Mental health problems are often presented as something understood by medicine and psychiatry. However, there is still debate about what exactly mental health problems are and how they should be treated.
They can influence decisions about who can get mental health services and how behaviors such as aggression are explained.
By examining more than 100 publications that address mental health or mental illness in some way, researchers from the University of Bath (UK) and Bern University of Applied Sciences (Switzerland) have determined about 34 different theoretical models have been identified.
These models are used by practitioners, researchers, and users of mental health services to understand the nature of mental health problems.
More importantly, they found no criteria that could be used to prioritize why one model might be used over another.

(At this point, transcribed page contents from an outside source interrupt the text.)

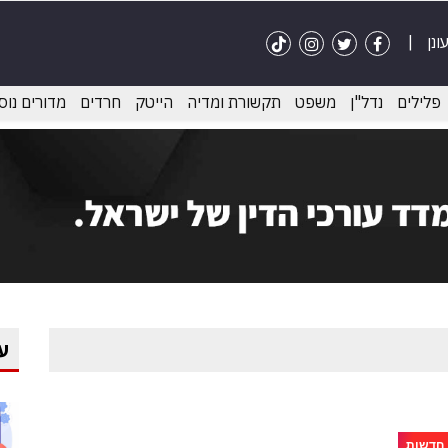
פלילים
נדל"ן
משפט
תקשורת ומדיה
הייטק
חרדים
מדורים נוס
ע
חדשות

This is important because the way mental health issues are understood has a lasting effect on how people with mental health problems are assessed and supported.
These models range from biological, psychological, and sociological models, to those informed by consumer and cultural considerations.
Whereas in the past, policymakers and practitioners have attempted to forge consensus on the use of the so-called ‘psycho-socio-biological model’ – a synthetic term, based on on elements of all the different models – this consensus seems to be fractured.
With a variety of models used by practitioners, Researchers are now calling for greater clarity on how different and potentially contractual mental health models can be used in practice..
Mental health services need to recognize the many views that service users currently hold. Instead of asking service users to adopt a biological or psychological perspective, mental health professionals need to understand and work with people’s preferences.